The proposed draft rules lift language from both former Senator Kempthorne's (now Secretary of Interior) proposed 1998 legislation and a controversial bill by former Rep. Richard Pombo (R-CA). Pombo tried for years to gut the ESA, and when he failed to do so, the Administration vowed to change the ESA through administrative regulation. According to Dale Hall, Service Director of the US Fish and Wildlife Service, the changes would not need approval by Congress and could be signed by Secretary Kempthorne or a representative of the Interior Department. The draft regulations are being circulated for final inter-agency review and are expected to be formally unveiled later this spring. For more information, go to www.peer.org or contact Carol Goldberg, PEER, at 202-265-7337.
NEW PLAN TO GUT ENDANGERED SPECIES ACT - Key Wildlife Protections Weakened by a Series of Administrative Redefinitions
Washington, DC - The U.S. Interior Department is preparing a wide-ranging set of regulations which substantially weaken the federal Endangered Species Act, according to internal documents released today by Public Employees for Environmental Responsibility (PEER) and the Center for Biological Diversity.
"These draft regulations slash the Endangered Species Act from head to toe," said Kieran Suckling, policy director of the Center for Biological Diversity. "They undermine every aspect of law - recovery, listing, preventing extinction, critical habitat, federal oversight and habitat conservation plans - all of it is gutted."
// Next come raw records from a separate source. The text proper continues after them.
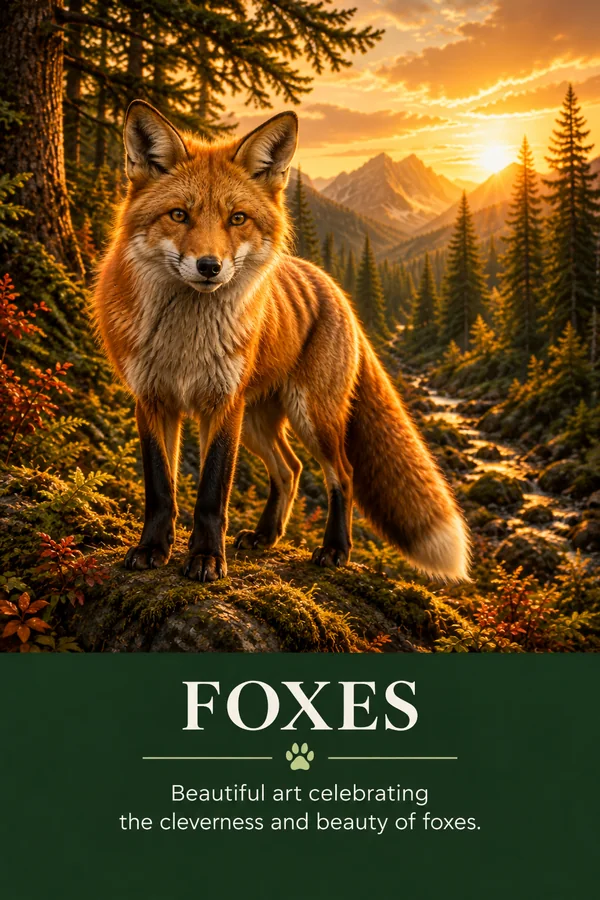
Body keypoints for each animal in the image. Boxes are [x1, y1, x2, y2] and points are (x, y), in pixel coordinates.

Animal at [93, 100, 469, 583]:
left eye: (237, 218)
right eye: (179, 215)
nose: (209, 266)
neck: (185, 343)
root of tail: (331, 284)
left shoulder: (223, 404)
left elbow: (212, 493)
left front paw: (207, 558)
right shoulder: (153, 399)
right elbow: (160, 489)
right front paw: (152, 548)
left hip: (311, 416)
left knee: (342, 473)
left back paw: (335, 549)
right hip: (258, 422)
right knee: (290, 470)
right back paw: (266, 536)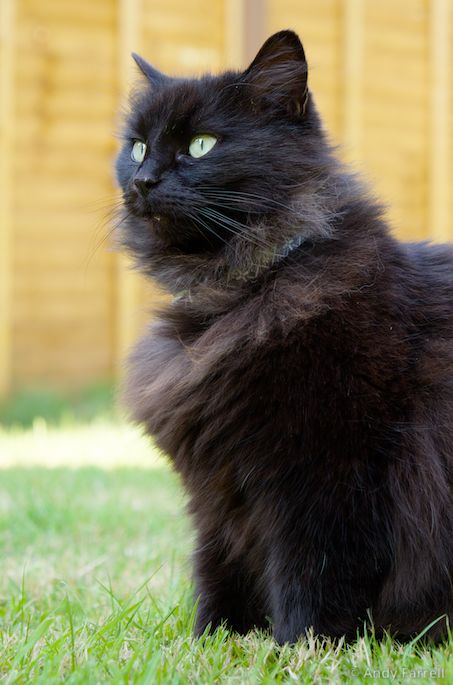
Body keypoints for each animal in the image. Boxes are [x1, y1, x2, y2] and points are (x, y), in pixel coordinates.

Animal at [115, 30, 450, 640]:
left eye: (201, 145)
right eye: (137, 148)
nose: (144, 181)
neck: (239, 292)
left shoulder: (327, 477)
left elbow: (310, 584)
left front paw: (299, 648)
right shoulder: (218, 494)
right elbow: (217, 574)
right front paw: (210, 643)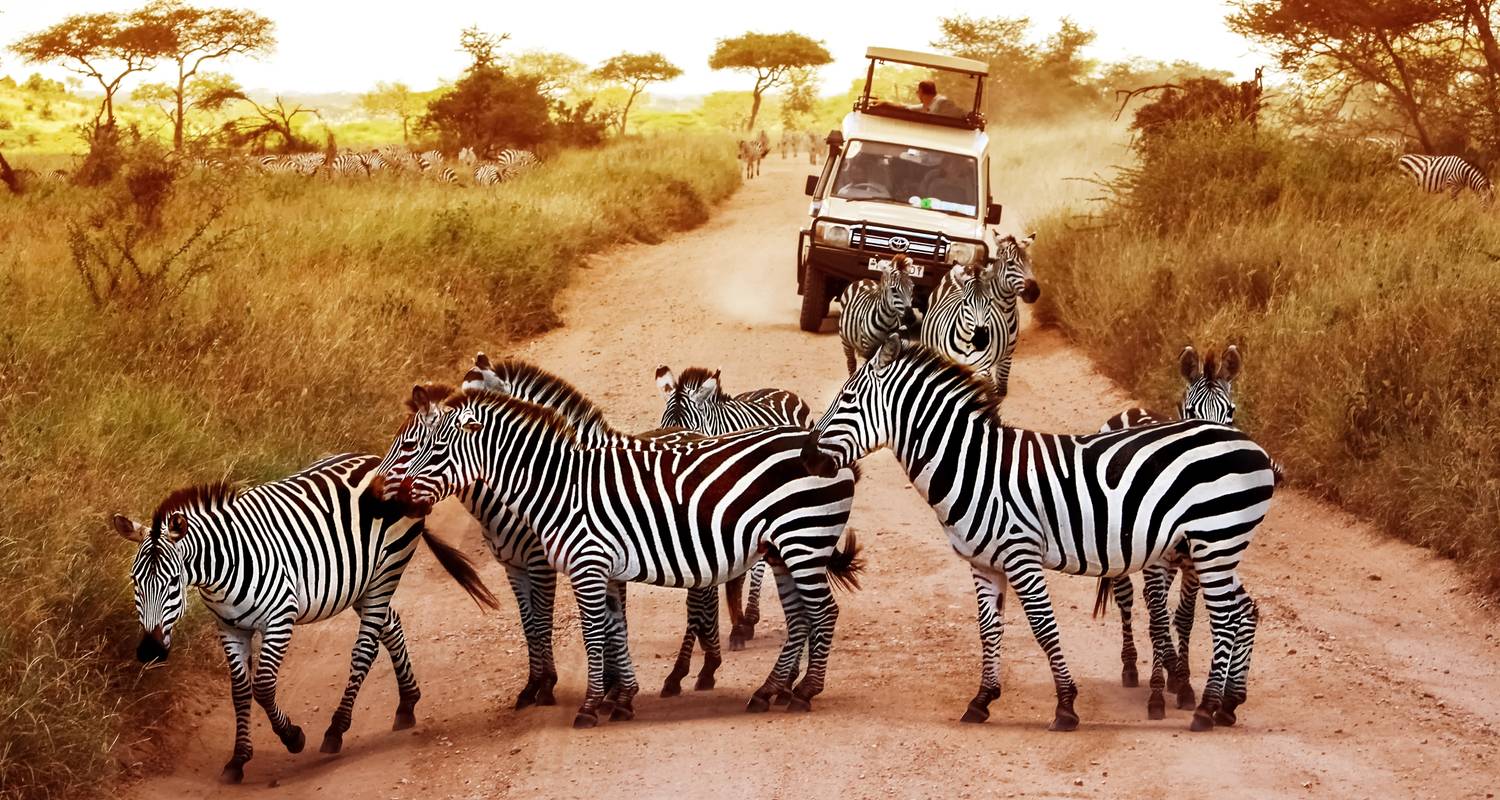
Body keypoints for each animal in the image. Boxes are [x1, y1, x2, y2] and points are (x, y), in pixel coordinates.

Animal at [112, 453, 498, 780]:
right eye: (134, 581)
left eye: (172, 582)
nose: (149, 651)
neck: (221, 570)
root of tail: (376, 459)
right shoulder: (230, 628)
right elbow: (240, 691)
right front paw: (237, 760)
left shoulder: (279, 620)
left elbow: (263, 687)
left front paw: (292, 737)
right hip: (361, 582)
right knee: (391, 625)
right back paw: (406, 703)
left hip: (385, 572)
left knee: (365, 649)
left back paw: (336, 729)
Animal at [804, 334, 1272, 729]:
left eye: (846, 399)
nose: (809, 456)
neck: (974, 468)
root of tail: (1251, 446)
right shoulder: (983, 563)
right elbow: (989, 630)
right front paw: (981, 701)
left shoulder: (1021, 555)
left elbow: (1044, 629)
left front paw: (1065, 706)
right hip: (1218, 547)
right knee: (1245, 610)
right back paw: (1229, 705)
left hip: (1214, 543)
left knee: (1226, 618)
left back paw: (1206, 710)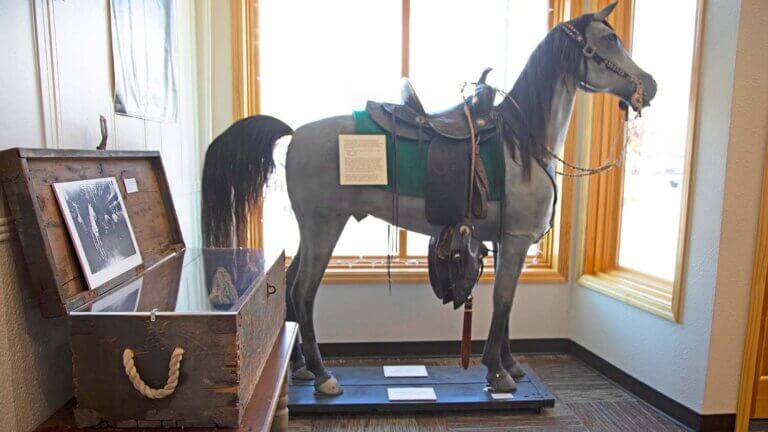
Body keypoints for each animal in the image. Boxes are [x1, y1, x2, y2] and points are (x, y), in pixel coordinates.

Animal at [202, 2, 656, 394]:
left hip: (312, 231)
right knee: (302, 293)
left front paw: (510, 364)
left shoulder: (509, 242)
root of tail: (295, 132)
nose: (649, 86)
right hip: (324, 228)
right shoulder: (515, 240)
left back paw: (299, 369)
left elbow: (508, 303)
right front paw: (497, 371)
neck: (522, 143)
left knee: (293, 286)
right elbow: (504, 300)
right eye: (609, 39)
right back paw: (323, 375)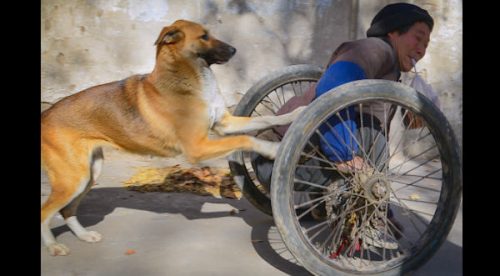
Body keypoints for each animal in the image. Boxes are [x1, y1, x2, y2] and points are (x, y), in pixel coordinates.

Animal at [40, 20, 304, 256]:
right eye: (204, 36)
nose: (234, 50)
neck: (190, 79)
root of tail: (45, 115)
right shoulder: (198, 147)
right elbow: (245, 140)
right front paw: (271, 148)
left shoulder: (223, 125)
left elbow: (265, 120)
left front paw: (295, 113)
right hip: (72, 179)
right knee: (45, 212)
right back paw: (53, 246)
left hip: (89, 174)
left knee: (67, 211)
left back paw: (84, 235)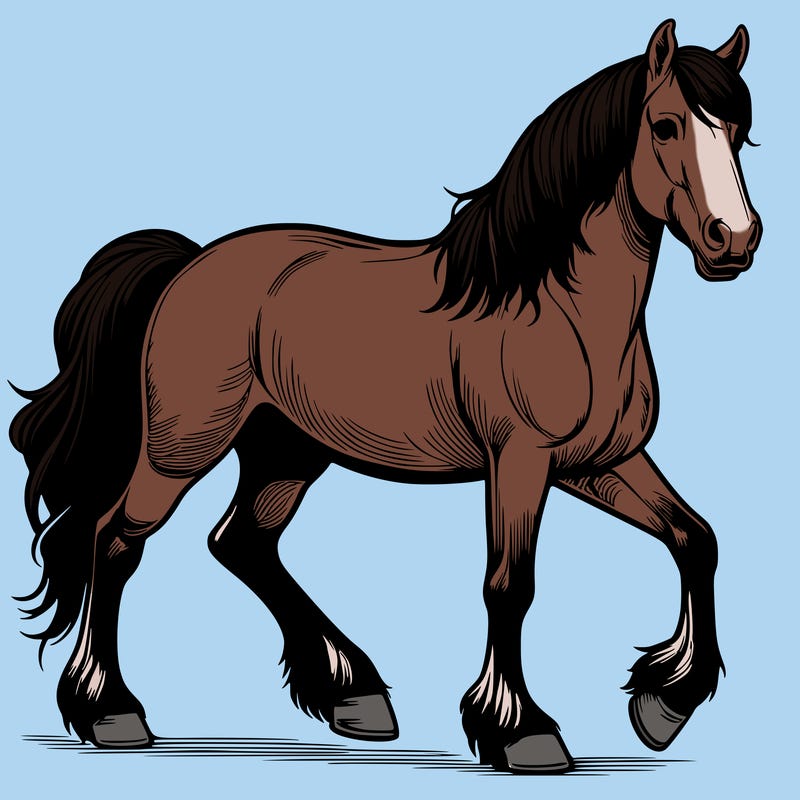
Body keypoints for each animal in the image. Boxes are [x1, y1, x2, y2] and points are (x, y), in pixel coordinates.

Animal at [10, 20, 760, 773]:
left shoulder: (599, 463)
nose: (735, 240)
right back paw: (112, 713)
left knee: (242, 542)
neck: (557, 307)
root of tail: (188, 264)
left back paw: (353, 694)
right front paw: (521, 731)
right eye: (665, 125)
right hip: (182, 448)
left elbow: (696, 538)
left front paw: (663, 705)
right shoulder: (520, 461)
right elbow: (509, 584)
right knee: (115, 541)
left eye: (740, 131)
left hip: (286, 451)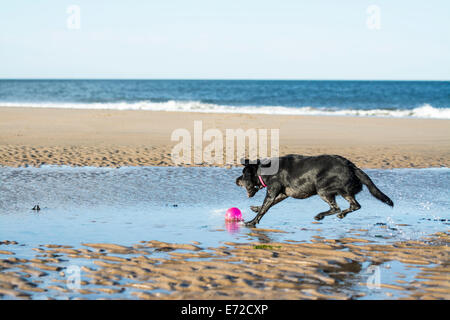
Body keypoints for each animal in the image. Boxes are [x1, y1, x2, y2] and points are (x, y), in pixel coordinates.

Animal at [236, 154, 394, 225]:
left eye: (243, 174)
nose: (236, 180)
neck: (265, 171)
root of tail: (351, 166)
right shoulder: (282, 194)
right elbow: (270, 204)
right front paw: (255, 209)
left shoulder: (272, 192)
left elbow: (265, 208)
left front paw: (252, 222)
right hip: (343, 192)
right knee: (355, 205)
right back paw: (342, 215)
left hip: (322, 189)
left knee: (336, 207)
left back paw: (321, 215)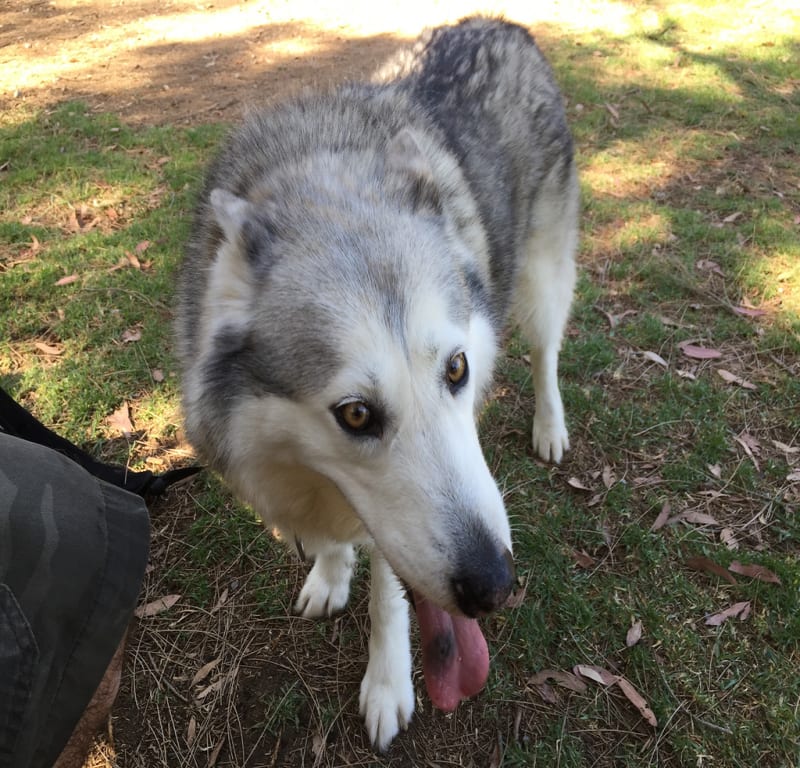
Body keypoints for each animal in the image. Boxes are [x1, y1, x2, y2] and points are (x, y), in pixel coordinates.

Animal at [175, 16, 577, 751]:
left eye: (456, 369)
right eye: (356, 415)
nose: (495, 586)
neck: (323, 180)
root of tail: (499, 23)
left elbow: (390, 599)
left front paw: (388, 686)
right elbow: (338, 548)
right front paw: (330, 575)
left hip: (542, 280)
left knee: (547, 353)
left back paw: (550, 427)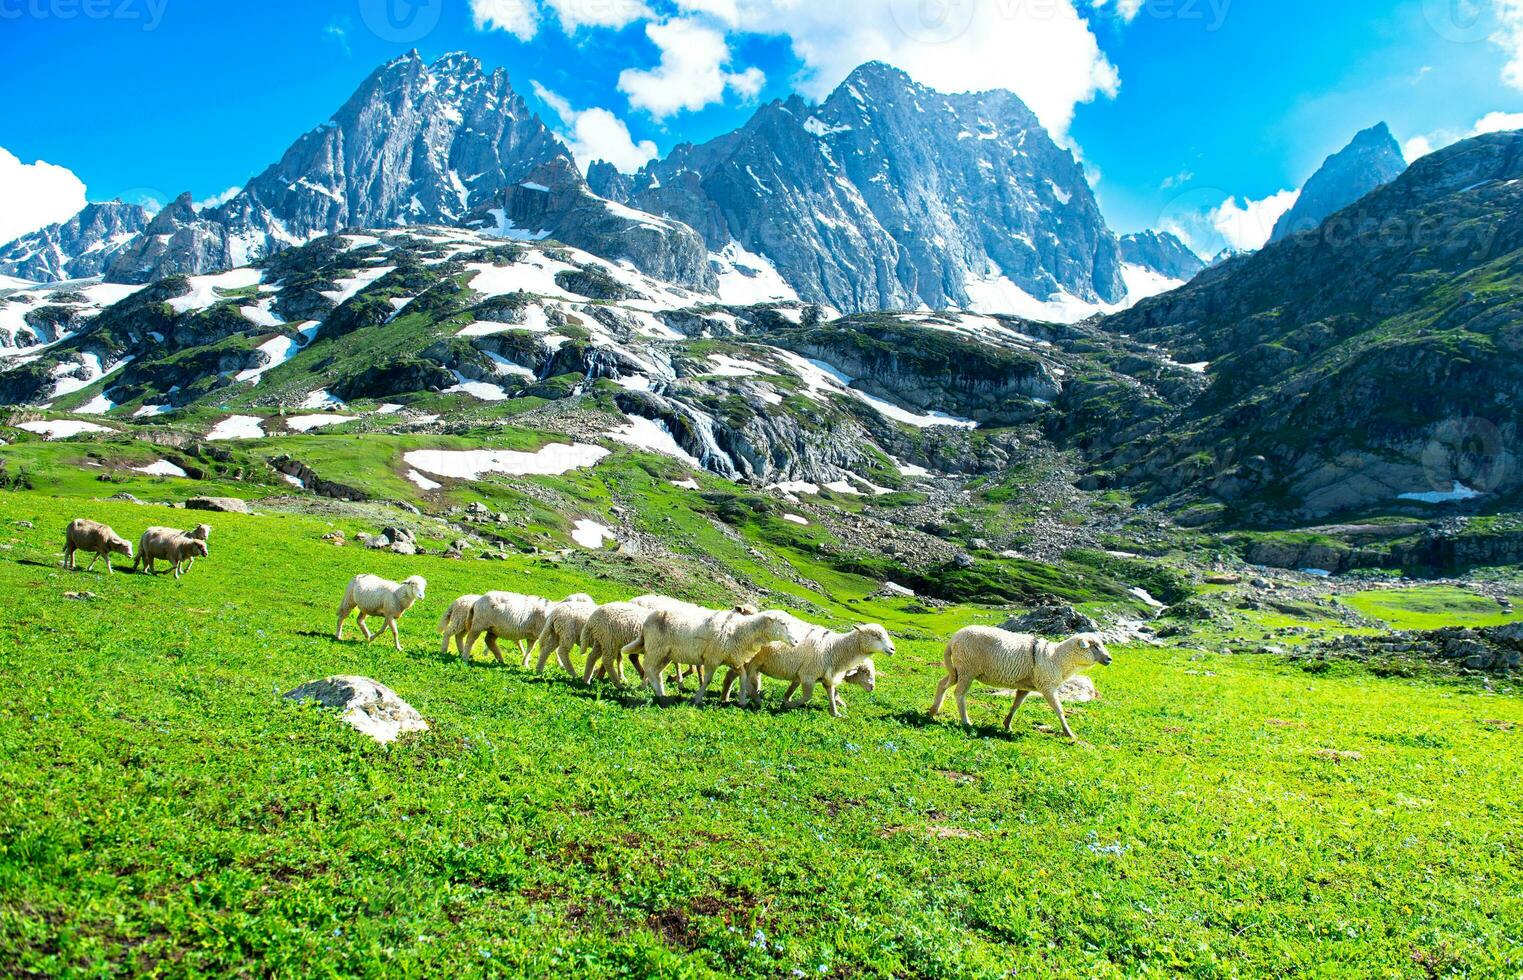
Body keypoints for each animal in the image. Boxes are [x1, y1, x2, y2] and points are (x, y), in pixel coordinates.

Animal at [627, 606, 804, 704]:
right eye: (782, 623)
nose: (796, 641)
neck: (740, 631)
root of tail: (647, 620)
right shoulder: (712, 658)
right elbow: (707, 680)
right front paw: (698, 698)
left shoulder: (733, 659)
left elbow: (743, 676)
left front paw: (741, 700)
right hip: (656, 648)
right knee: (648, 667)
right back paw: (659, 693)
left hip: (666, 654)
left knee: (656, 671)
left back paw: (661, 692)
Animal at [731, 624, 895, 716]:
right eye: (875, 635)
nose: (893, 649)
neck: (835, 649)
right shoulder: (808, 675)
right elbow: (807, 697)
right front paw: (787, 704)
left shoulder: (824, 677)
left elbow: (830, 694)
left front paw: (836, 713)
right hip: (751, 660)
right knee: (747, 678)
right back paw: (754, 698)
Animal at [919, 634, 1114, 740]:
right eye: (1095, 646)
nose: (1109, 659)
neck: (1057, 657)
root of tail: (953, 639)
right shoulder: (1047, 685)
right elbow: (1058, 709)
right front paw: (1069, 733)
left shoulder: (1026, 686)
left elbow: (1016, 705)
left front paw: (1007, 725)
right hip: (967, 668)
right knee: (959, 693)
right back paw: (966, 721)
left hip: (958, 669)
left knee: (942, 684)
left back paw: (933, 711)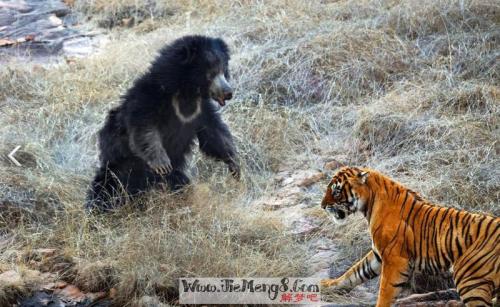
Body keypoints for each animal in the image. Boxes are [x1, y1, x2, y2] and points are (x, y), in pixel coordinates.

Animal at [86, 34, 240, 212]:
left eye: (223, 70)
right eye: (211, 73)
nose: (228, 92)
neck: (186, 92)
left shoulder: (202, 111)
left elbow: (214, 136)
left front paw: (235, 166)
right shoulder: (149, 98)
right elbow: (143, 129)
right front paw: (162, 163)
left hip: (170, 177)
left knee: (180, 183)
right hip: (120, 168)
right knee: (105, 188)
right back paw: (98, 208)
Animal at [320, 167, 500, 307]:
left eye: (336, 191)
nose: (322, 206)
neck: (370, 203)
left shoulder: (395, 259)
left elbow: (385, 291)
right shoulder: (378, 254)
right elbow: (355, 272)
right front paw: (328, 285)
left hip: (469, 279)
The draft regulations would -
a.. Remove recovery of a species or population as a protection standard;
b.. Allow projects to proceed that have been determined to threaten species with extinction;
c.. Permit destruction of all restored habitat within critical habitat areas;
d.. Prevent critical habitat areas from being used to protect against disturbance, pesticides, exotic species, and disease;
e.. Severely limit the listing of new endangered species; and
f.. Empower states to veto endangered species introductions as well as administer virtually all aspects of the Endangered Species Act within their borders.
"Kicking responsibility for endangered species protection to the states will make it nearly impossible to restore national oversight when states fail to protect endangered species," stated Southwest PEER Director Daniel R. Patterson. "State biologists will be under enormous political pressure to accommodate development interests while lacking, in many cases, even rudimentary legal protection to defend scientific concerns about species survival."
Following the collapse of former U.S. Representative Richard Pombo's efforts to legislatively weaken the Endangered Species Act in 2006, the Bush administration pledged to use administrative rulemaking to accomplish some of the same objectives.
"If these regulations had been in place 30 years ago, the bald eagle, grizzly bear, and gray wolf would never have been listed as endangered species and the peregrine falcon, black-footed ferret, and California condor would never have been reintroduced to new states," added Suckling. "This plan makes recovery all but impossible for most endangered species. Simply stated, it is the worst attack on the Endangered Species Act in the past 35 years."
"Although states are key conservation partners, the reason we have a national act is that leaving species protection to the states was a recipe for extinctions," Patterson concluded.
The draft regulations are being circulated for final inter-agency review and are expected to be formally unveiled later this spring. Congress could also proscribe or limit Bush administration proposals through the appropriations process.